SP-Haase: Und täglich grüßt eine ahnungslose FPÖ Wien

FP-Mahdalik und -Heinreichsberger wollen Projekt abdrehen, ohne BürgerInnen zu befragen

Wien (OTS/SPW) - „Und täglich grüßt eine uninformierte FPÖ. Wie schon so oft in der Vergangenheit, zeigt sich auch diesmal wieder, dass das Verdrehen von Tatsachen ganz offenbar zum Tagesgeschäft der FPÖ Wien gehört. Anders sind die aktuellen Aussagen von FP-Mahdalik und FP-Heinreichsberger rund um die von den Anrainerinnen und Anrainern geforderten Parkplätze beim Ottakringer Bad nicht zu verstehen“, reagiert die SPÖ-Klubvorsitzende aus Ottakring, Susanne Haase, auf eine aktuelle Aussendung der FP-Bezirksabgeordneten.

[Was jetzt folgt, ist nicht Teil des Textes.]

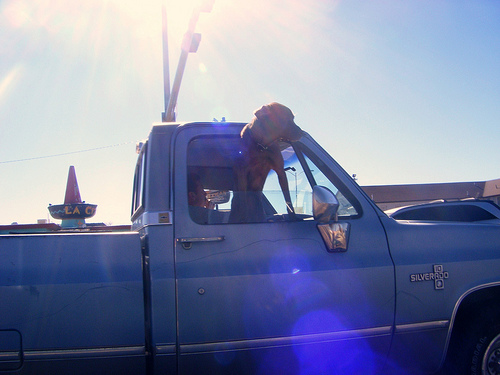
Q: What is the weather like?
A: It is cloudy.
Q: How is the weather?
A: It is cloudy.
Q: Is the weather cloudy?
A: Yes, it is cloudy.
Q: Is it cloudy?
A: Yes, it is cloudy.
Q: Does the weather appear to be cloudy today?
A: Yes, it is cloudy.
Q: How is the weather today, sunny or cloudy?
A: It is cloudy.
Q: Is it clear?
A: No, it is cloudy.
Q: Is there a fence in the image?
A: No, there are no fences.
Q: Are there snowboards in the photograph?
A: No, there are no snowboards.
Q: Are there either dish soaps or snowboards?
A: No, there are no snowboards or dish soaps.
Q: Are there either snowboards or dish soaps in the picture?
A: No, there are no snowboards or dish soaps.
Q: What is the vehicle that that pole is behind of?
A: The vehicle is a truck.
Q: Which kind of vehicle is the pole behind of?
A: The pole is behind the truck.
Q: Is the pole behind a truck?
A: Yes, the pole is behind a truck.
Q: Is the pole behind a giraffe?
A: No, the pole is behind a truck.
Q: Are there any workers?
A: No, there are no workers.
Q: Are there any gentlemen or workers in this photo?
A: No, there are no workers or gentlemen.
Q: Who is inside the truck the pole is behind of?
A: The driver is inside the truck.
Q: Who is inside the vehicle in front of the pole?
A: The driver is inside the truck.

„Herrn Mahdalik dürfte gänzlich entgangen sein, dass es sich bei der Thematik um eine Wohnsammelgarage für Anrainerinnen und Anrainer handelt. Von frei verfügbaren Stellplätzen – wie sie die FPÖ gerne propagiert – kann nicht die Rede sein. Das wurde auch mehrmals in den Gesprächen, die Mahdalik in seiner PR-Aussendung zitiert, betont“, erklärt Haase den Sachverhalt und sagt, dass das Verkehrsaufkommen durch eine Wohnsammelgarage wesentlich verringert werden könnte. Die AnrainerInnen müssten so keine Zeit mehr mit der Suche von Parkplätzen verbringen.

„Mich wundert, dass Herr Mahdalik – trotz seiner etwas späten Reaktionszeit zu dem Thema – scheinbar in die Zukunft schauen und das Ergebnis der Machbarkeitsstudie, die dazu in Auftrag gegeben wurde, bereits vorhersagen kann. Eventuell kann er uns ja an seiner Weisheit teilhaben lassen, um uns viel Aufwand zu ersparen“, zeigt sich die SP-Klubvorsitzende über die hellseherischen Fähigkeiten des FP-Bezirksabgeordneten erstaunt.

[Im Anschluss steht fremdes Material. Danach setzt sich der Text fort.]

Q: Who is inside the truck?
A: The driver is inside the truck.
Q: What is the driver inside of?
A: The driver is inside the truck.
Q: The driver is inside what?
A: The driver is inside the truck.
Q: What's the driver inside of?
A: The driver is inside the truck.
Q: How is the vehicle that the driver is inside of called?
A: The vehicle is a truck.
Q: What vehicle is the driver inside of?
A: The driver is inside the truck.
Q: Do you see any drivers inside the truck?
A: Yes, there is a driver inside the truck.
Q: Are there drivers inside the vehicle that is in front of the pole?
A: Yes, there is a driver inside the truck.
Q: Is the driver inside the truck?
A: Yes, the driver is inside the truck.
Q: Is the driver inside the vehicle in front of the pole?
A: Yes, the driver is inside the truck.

„Nachdem die Herrschaften in der letzten Bezirksausschusssitzung anscheinend nur körperlich anwesend waren, erteilt die SPÖ Ottakring gerne Nachhilfe: So wurde die Bezirksvorstehung bei zahlreichen Veranstaltungen aktiv ersucht, zu prüfen, ob ein Nahversorger im Bereich des Ottakringer Bades möglich ist. Auch trafen in der Bezirksvorstehung Unterschriftenlisten mit über 300 Unterschriften von Anrainerinnen und Anrainern mit dem gleichen Anliegen ein. Der Wunsch nach einem Nahversorger und einer Wohnsammelgarage im Bereich des Ottakringer Bades, kam also von den AnrainerInnen selbst“, erläutert Haase, und führt fort: „In einem weiteren Schritt wurden einige Nahversorger kontaktiert, von denen einer Interesse zeigte. Nun wird das Projekt auf seine Machbarkeit geprüft. Dieser Prozess kann bis zu zwei Jahre dauern.“

Laut Haase befindet man sich in einer Vorprojektphase. Dazu Haase:
„Wenn alle Punkte geprüft und abgesegnet sind, wird das Projekt den Anrainerinnen und Anrainern vorgelegt, die anschließend die Möglichkeit haben, darüber abzustimmen.“ Die AnrainerInnen im Vorhinein bindend zu befragen, ohne die Sicherheit zu haben, dass die Machbarkeitsstudie positiv ausgeht, macht für Haase keinen Sinn.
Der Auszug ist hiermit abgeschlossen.